● **TASKS TO CARRY OUT**
a) In the passage on database management, in what year was the prototype distributed INGRES system demonstrated?
b) Carry on writing the passage on database management from the point where it stops.

● **PASSAGE PROVIDED**

■ ■ ■ ■

16. Database Management

The INGRES project was initiated in 1973 to design and implement a full-function relational database management system. When the INGRES system was first released in 1976, it contained over 100,000 lines of code in the C programming language and ran on PDP-11s under the UNIX operating system. INGRES, along with several other research prototypes, proved that the relational model was a suitable basis for an efficient, easy-to-use database management system. The system was distributed to over 150 sites around the world and provided the foundation for several commercial products.

By the late 1970s, the INGRES project shifted its focus to distributed database systems and application-development environments. A distributed database management system allows users to query and update data stored on different host computers in a computer network. The prototype distributed INGRES system, running on two VAX machines, was demonstrated in 1982. During this period, a group also worked on the problem of connecting heterogeneous database systems (e.g., hierarchical, network, and relational) that might be geographically dispersed. Also demonstrated was a prototype forms-based programming environment called the Forms Application Development System (FADS) that allowed end users to code their applications by filling in forms displayed on a terminal screen. By the 1980s, all of this research was transferred to commercial products. Distributed databases, gateways to heterogeneous database systems, and forms-based application development tools are now available from many vendors.

In the mid-1980s, the focus of the INGRES project again shifted to a new topic: database support for complex, dynamic data. Early database systems, particularly those based on the relational model, could solve many of the problems facing data-processing organizations that dealt with rigidly structured, regular data (e.g., business data). However, they have not solved the problems posed by more dynamic data, such as documents, geographical data, CAD/CAM data, and programs.

By 1985, the INGRES project embarked on the design and implementation of a new database management system called POSTGRES (for Rafter INGRES) and a new application development environment called PICASSO to provide support for these applications. In 1987 the focus of POSTGRES was expanded to include effective execution on a shared-memory multiprocessor. This resulting system, XPRS (eXtended POSTGRES on RAID and Sprite), attempts to provide both high performance and high availability.

Mariposa: An Economic Paradigm for Query Processing and Data Migration

Paul M. Aoki, Marcel Kornacker, Adam Sah, Jeff Sidell, and Rex Winterbottom
(Professor M. R. Stonebraker)
(ARO) DAAH04-94-G-0223, (ARPA) DABT63-92-C-0007, Microsoft, and (NSF) IRI-9107455

Mariposa is a distributed database system designed to provide high performance in an environment of high data mobility over thousands of autonomous sites and on memory hierarchies with very large capacity. The complexity in scheduling distributed actions in such a large system stems from the large number of possible choices for each action, the expense of global synchronization, and the dynamically changing network environment.

■ ■ ■ ■

● **DATASET CONTENT**
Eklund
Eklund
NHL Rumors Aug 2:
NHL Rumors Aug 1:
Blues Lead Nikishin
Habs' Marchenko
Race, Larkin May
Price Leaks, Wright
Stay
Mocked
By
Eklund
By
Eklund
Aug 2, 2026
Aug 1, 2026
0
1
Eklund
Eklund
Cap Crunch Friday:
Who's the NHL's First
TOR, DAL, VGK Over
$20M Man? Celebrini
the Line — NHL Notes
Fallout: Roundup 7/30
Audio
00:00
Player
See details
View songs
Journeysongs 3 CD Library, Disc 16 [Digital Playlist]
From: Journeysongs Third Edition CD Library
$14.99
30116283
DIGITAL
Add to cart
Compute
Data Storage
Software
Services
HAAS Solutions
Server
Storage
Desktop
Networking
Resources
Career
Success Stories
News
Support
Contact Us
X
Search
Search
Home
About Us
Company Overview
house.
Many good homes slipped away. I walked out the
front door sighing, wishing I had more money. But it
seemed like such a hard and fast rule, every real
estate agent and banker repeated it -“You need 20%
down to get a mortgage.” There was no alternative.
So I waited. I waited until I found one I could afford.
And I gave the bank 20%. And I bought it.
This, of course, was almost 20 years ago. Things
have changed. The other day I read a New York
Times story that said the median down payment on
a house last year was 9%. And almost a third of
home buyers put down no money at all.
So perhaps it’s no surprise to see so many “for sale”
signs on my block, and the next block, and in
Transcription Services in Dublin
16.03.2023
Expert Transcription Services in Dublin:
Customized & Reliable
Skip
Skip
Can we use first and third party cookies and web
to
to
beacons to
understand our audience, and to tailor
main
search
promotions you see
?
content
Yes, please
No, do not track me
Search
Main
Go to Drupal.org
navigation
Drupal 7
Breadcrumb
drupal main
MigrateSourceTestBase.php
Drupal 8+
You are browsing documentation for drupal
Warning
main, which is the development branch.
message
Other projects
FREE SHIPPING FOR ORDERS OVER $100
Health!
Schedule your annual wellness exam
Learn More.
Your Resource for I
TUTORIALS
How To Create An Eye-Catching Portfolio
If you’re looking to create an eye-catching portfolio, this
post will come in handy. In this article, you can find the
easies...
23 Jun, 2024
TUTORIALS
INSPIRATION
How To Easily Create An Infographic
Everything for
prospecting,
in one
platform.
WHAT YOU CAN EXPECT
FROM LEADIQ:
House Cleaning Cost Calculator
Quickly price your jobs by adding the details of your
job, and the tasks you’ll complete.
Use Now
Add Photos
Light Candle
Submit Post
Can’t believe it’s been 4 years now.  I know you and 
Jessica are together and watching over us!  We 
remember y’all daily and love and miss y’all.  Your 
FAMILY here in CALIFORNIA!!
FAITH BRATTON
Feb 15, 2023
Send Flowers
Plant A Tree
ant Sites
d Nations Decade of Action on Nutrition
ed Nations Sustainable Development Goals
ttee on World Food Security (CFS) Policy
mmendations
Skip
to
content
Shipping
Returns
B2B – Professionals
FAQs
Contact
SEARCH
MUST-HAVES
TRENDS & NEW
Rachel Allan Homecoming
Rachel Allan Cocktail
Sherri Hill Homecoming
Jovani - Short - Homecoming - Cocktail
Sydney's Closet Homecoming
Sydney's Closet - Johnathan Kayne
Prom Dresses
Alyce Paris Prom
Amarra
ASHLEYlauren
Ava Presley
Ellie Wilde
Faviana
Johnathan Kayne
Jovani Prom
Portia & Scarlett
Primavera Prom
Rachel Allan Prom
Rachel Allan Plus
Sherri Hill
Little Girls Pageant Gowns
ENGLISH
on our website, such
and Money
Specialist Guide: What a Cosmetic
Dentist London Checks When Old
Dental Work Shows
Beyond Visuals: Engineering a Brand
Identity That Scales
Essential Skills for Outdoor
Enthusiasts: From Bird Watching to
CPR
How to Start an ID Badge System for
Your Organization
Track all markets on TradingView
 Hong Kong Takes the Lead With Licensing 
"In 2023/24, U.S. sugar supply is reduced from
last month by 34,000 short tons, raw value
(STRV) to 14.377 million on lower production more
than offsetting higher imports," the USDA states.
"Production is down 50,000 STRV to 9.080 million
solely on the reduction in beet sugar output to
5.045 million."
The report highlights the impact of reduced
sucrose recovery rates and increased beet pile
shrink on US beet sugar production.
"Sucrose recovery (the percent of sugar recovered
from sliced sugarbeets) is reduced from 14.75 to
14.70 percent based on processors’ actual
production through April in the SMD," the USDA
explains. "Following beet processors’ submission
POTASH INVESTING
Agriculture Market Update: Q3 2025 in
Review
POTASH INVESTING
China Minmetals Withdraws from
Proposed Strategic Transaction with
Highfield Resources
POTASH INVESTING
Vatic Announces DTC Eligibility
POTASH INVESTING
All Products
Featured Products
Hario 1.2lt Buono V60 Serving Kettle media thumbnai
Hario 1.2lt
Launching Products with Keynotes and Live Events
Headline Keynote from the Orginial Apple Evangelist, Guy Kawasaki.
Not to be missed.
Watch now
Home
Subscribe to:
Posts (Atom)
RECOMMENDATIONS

■ ■ ■ ■

● **YOUR RESPONSES**
a) 1982

b)
To deal with the complexity of these issues, we have elected to reformulate all issues relating to shared resources (query optimization and processing, storage management, and naming services) into a microeconomic framework. The advantages of this approach over traditional solutions are: (1) the decision process is inherently decentralized, which is a prerequisite for achieving scalability; (2) prices in a market system fluctuate in accordance with the demand and supply of resources, allowing the system to adapt dynamically to resource contention; and (3) queries, storage managers, and name servers can be integrated into a single market-based economy, simplifying resource mangement algorithms. This will also result in an efficient allocation of every available resource.

Our most recent work extends the economic model to support replica management and describes our mechanisms for propagating updates among replicas [1]. We show how our replica control mechanism provides consistent, although potentially stale, views of data across many machines without expensive per-transaction synchronization.

We have constructed a prototype system and conducted preliminary performance measurements in both local area and wide area network environments [2]. We expect to make our prototype software publicly available by early 1996.

[1] J. Sidell, P. M. Aoki, S. Barr, A. Sah, C. Staelin, M. R. Stonebraker, and A. Yu, "Data Replication in Mariposa," Proc. Int. Conf. Data Engineering, New Orleans, LA, February 1996.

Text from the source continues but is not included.